Marc Bloch, Symbolfigur der französischen Geschichtsschreibung des 20. Jahrhundertse Jahrhundert wird seinen Einzug in das Pantheon halten. Die Ankündigung erfolgte an diesem Samstag, dem 23. November, durch Präsident Emmanuel Macron im Rahmen einer Zeremonie an der Universität Straßburg, wo der Historiker lange Zeit lehrte. Mit dieser Entscheidung wird ein Mann geehrt, dessen Leben und Werk sowohl die akademische Welt als auch die Geschichte des französischen Widerstands tiefgreifend geprägt haben.

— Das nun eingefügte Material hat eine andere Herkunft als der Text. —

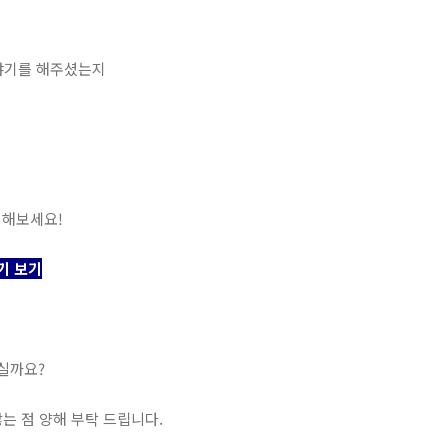
이야기를 해주셨는지
인해보세요!
기 보기
실까요?
는 점 양해 부탁 드립니다.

Marc Bloch wurde 1886 in Lyon als Sohn einer nicht praktizierenden jüdischen Familie geboren und wuchs in Paris auf, wo sein Vater an der Sorbonne alte Geschichte lehrte. Als brillanter Student trat er der École Normale Supérieure bei und schloss sein Studium in Geschichte und Geographie ab. Seine akademische Laufbahn führte ihn zunächst nach Straßburg, dann 1936 an die Sorbonne, wo er sich als einer der innovativsten Historiker seiner Zeit etablierte.
Im Jahr 1929 gründete Marc Bloch zusammen mit seinem Kollegen Lucien Febvre die Zeitschrift „Annals of Economic and Social History“, die zum Vorreiter eines neuen historischen Ansatzes werden sollte. Diese als Annales-Schule bekannte Denkrichtung revolutionierte die Disziplin, indem sie das Feld der Geschichte um Soziologie, Geographie, Psychologie und Wirtschaftswissenschaften erweiterte. „Er ist der Begründer der Geschichte der Mentalitäten, Überzeugungen und Denkweisen“, fasst der Historiker Julien Théry gegenüber AFP zusammen.
Das Schaffen von Marc Bloch beschränkt sich nicht nur auf seine wissenschaftliche Tätigkeit. Als überzeugter Patriot meldete er sich in beiden Weltkriegen als Soldat. Im Jahr 1939, im Alter von 53 Jahren, Vater von sechs Kindern und trotz angeschlagener Gesundheit, beantragte er die Mobilisierung und wurde, in seinen eigenen Worten, „der älteste Hauptmann der französischen Armee“.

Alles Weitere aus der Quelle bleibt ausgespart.